The controversy surrounding Captain Marvel and Rotten Tomatoes continues as apparently the review aggregate site run by a former Disney employee has deleted upwards of 54,000 user reviews, which affects the Audience Score.
Users on social media have pointed out that earlier saw the Captain Marvel Rotten Tomatoes Audience Score have upward of 58K votes, but now a majority of those votes and reviews have been deleted by Rotten Tomatoes. A recent check of the site reveals there are now around 12k votes and reviews listed by fans.
@DDayCobra @RottenTomatoes seems to be deleting reviews. User count used to be at 58,353, but now it is at 58,327.
— —- — P3NNYW0RTH — — (@P3NNY_W0RTH) March 8, 2019
Rotten Tomatoes recently delisted users’ ability to vote whether or not they “Want to See” a movie, citing confusion with its “Audience Score,” but now apparently that doesn’t seem to really be the case, as the site seems to be attempting to censor and game the Audience Score by restarting the user process of reviews and voting. What is interesting is that the Captain Marvel Audience Score really hasn’t changed much as it stands at 38%, an MCU low, so Rotten Tomatoes’ attempts at – whatever they are doing – have been futile. I’m guessing the next step Rotten Tomatoes will take is to suspend user voting and reviews citing “trolls.”
Update: Rotten Tomatoes claims it was a bug and that user ratings for pre-release were factored into the post-release Audience Score for Captain Marvel. However, this contradicts their previous statement and reasoning that the “Want to See” score is different than the “Audience Score,” which only gets released after a movie is out.

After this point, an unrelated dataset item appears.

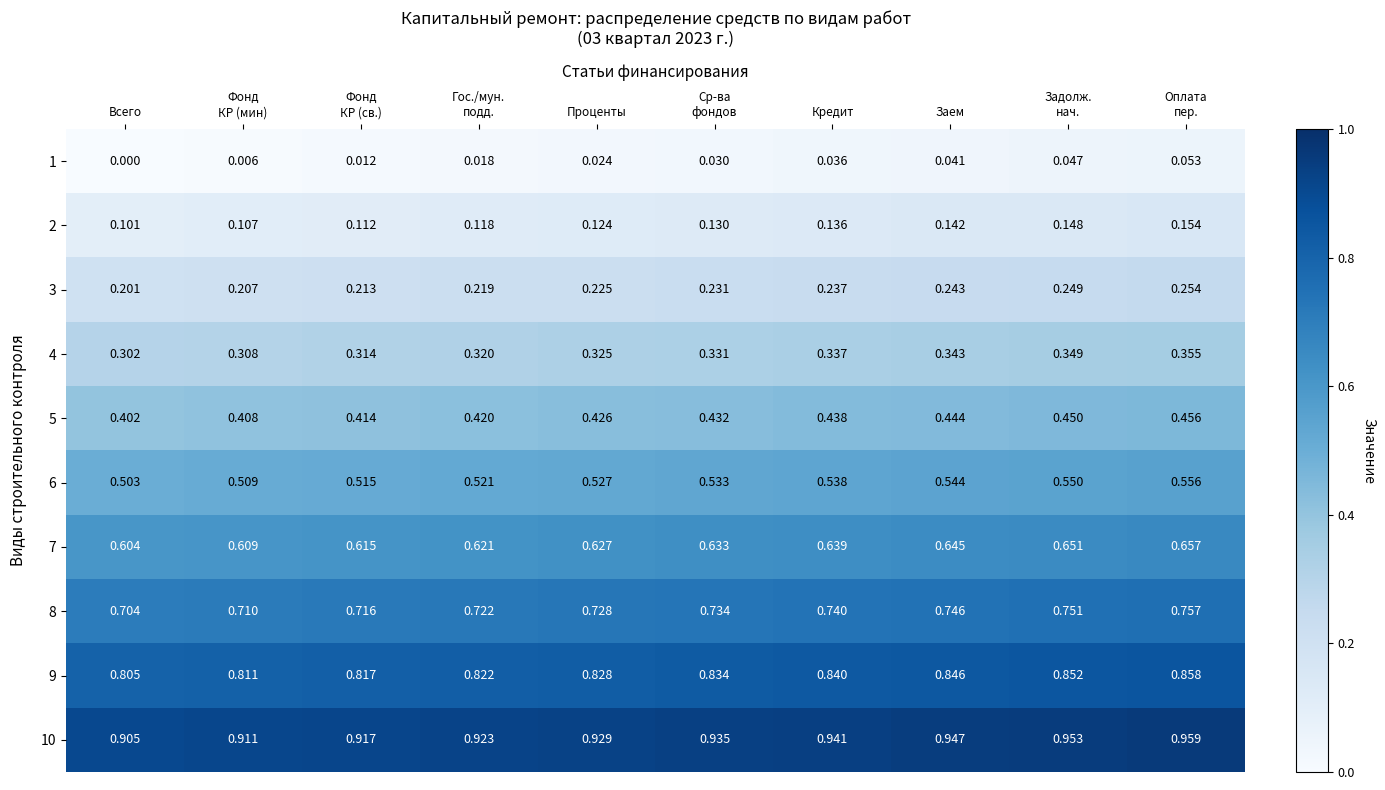

Where is 10 nearest to the value 0?

Всего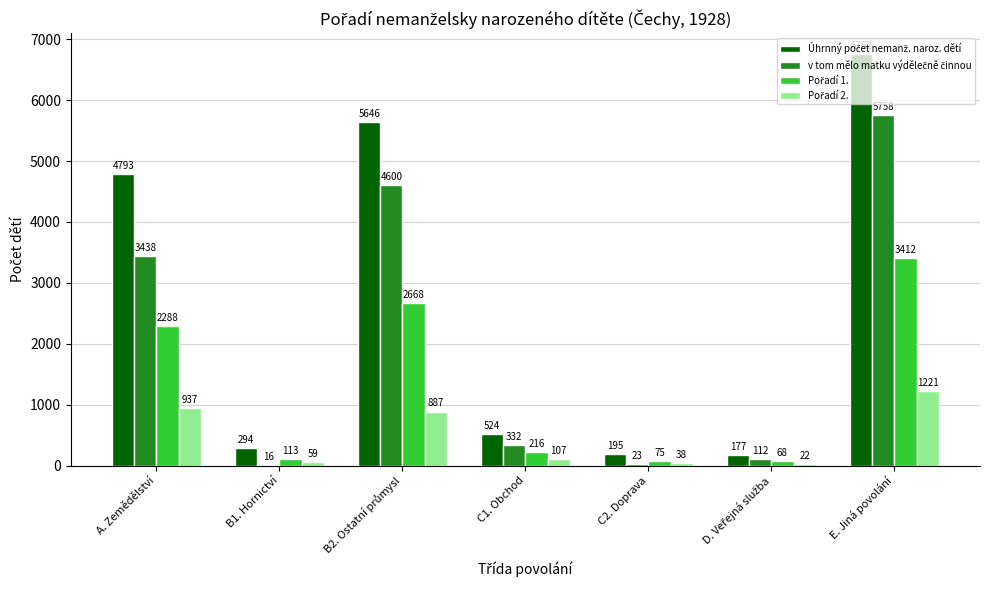

At which category is the sum across all series the highest?

E. Jiná povolání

While some fans may be quick to point to the present high box office for Captain Marvel as evidence the movie is liked, and that the Rotten Tomatoes reviews are fake, a high box office doesn’t necessary mean the movie will perform better at the box office in the long run or will be liked by the critics or fans, with obvious cases being movies such as Han Solo, Suicide Squad, Batman vs. Superman, and I would even throw in Star Wars: The Last Jedi, which is responsible in part for Han Solo performing so poorly in addition to Disney having stopped making any new Star Wars movies following Episode IX (none are in production). Even if Captain Marvel has a huge opening weekend box office, it remains to be seen if the flick will have legs. Again movies like Batman vs Superman and Man of Steel started strong out of the gate but faded away in subsequent weeks. It will be interesting to see Captain Marvel‘s box office in the long run in addition to its foreign gross. Aquaman was okay here in the U.S. but was huge overseas, with the same applying to Venom. Will something similar happen for Captain Marvel?